- The Washington Times - Wednesday, October 27, 2004

The long-running feud between economists and stadium-happy politicians took another bitter turn yesterday.

The release of a report from the District-based Cato Institute challenged many of the city’s claims that baseball’s return to Washington would spur economic development.

The report, entitled “Caught Stealing: Debunking the Economic Case for D.C. Baseball,” borrows liberally from more than three decades of economic research on the presence of big-time professional sports in urban areas.

Like other studies, the authors of the current report — Dennis Coates from the University of Maryland-Baltimore County and Brad Humphreys from the University of Illinois, Urbana-Champaign — argue any new development and tax revenue generated by the presence of a sports facility is more than offset by losses elsewhere in the region, and is not worthy of major public-sector investments.

“Unless you believe that people pull money out of hiding to spend it on sports, that spending has to come at the expense of spending somewhere else,” Coates said.



The viewpoint, of course, is in direct contrast to that held by city officials. Mayor Anthony A. Williams, in pitching his $435.2 million plan for a new ballpark in Southeast near the Anacostia River waterfront, projects $1.1 billion in total economic benefits over a 30-year period, stemming from job creation, spending at the ballpark and purchases in the city by those directly employed by the return of baseball.
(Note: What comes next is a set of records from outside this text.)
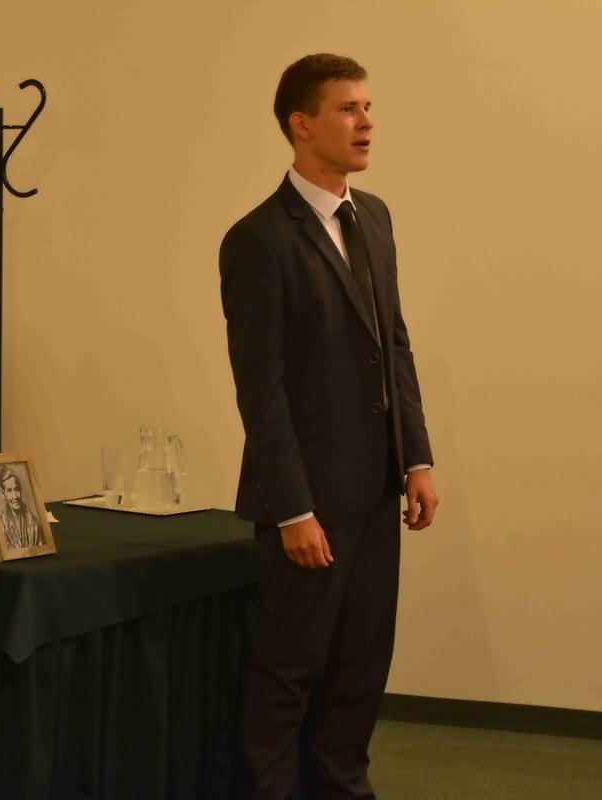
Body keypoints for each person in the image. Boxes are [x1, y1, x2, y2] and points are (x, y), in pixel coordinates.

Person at [219, 53, 439, 799]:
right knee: (287, 673)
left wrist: (416, 460)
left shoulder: (374, 218)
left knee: (359, 670)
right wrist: (293, 509)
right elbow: (262, 389)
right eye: (348, 108)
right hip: (307, 504)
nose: (366, 121)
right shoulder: (258, 239)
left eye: (368, 107)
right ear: (301, 124)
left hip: (376, 493)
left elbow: (394, 345)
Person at [0, 466, 44, 549]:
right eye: (9, 491)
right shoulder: (0, 525)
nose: (15, 496)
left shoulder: (34, 523)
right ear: (3, 494)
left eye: (17, 489)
Williams and other city officials also rely heavily on history, most notably the downtown areas of Denver, Cleveland, Pittsburgh, San Francisco and elsewhere. Those cities were visibly transformed through the entry of sports and construction of new stadiums and arenas.

MCI Center in Northwest is also part of that history. City studies estimate more than $80 million in annual tax revenue to the city emanates from the five-block area surrounding the arena and should rise to $156 million by 2007. More than $4.6 billion in total development is estimated to have arrived to the previously underdeveloped neighborhood by 2008.

“Yes, you do have some replacement effect, but our situation is different with the varied jurisdictions,” said Gerry Widdicombe, director of economic development for the Downtown DC Business Improvement District. “We want business to come into the city from the suburbs, the other states. The critics will also say that development in the MCI area was going to happen anyway, and the same for the ballpark, and that well may be true. But it would have happened much slower without the catalyst to get things going.”

The Cato report arrives just before tomorrow’s key hearing on the ballpark bill before both the economic development and finance and revenue committees of the D.C. Council. Nearly 200 individuals and entities are on the witness list, including Williams himself and Mark Tuohey, chairman of the D.C. Sports & Entertainment Commission.

Coates, also seeking to testify tomorrow, and Humphreys have much more than a passing interest in the ongoing District baseball debate. Last week both men signed a letter sent to Williams and signed by nearly 90 other economists, again challenging the claims of economic development and the need for public investment in baseball.

Two sides also are sparring heavily on the matter of hotel occupancy with the return of baseball.

Even as stadium advocates battle the attacks from opponents, they feel particularly strong about the impact upon local hotels, particularly high-end ones catering to ballclubs. A traveling party for a Major League Baseball road trip often exceeds 70 people including players, coaches, team officials and media. And in the case of the Expos, those hotel stays are literally transferring from downtown Montreal to the District.

“Everything we looked at with regard to hotel occupancy simply did not produce a meaningful impact on either hotel employment or wages,” Coates said.

Coates and Humphreys also took aim at the gross receipts tax forming the bulk of the stadium financing plan. The city’s business leaders openly lobbied council members for the reinstatement of the tax, which runs as high as $28,200 a business a year.

“Whether it is in the form of lower wages for workers, lower asset values for corporate owners, or higher prices for consumers of the goods and services those companies provide, this tax increase will touch D.C. residents in some way,” Coates and Humphreys wrote.

There are some points of agreement, however. Both sides concur the return of baseball brings numerous intangible and emotional benefits, and that the stadium deal struck by the city was driven foremost by MLB and its powerful position to demand maximum amounts of public money.

“The protracted decision-making process … was a classic exercise in concession extraction by a monopoly sports league,” wrote Coates and Humphreys in the Cato report.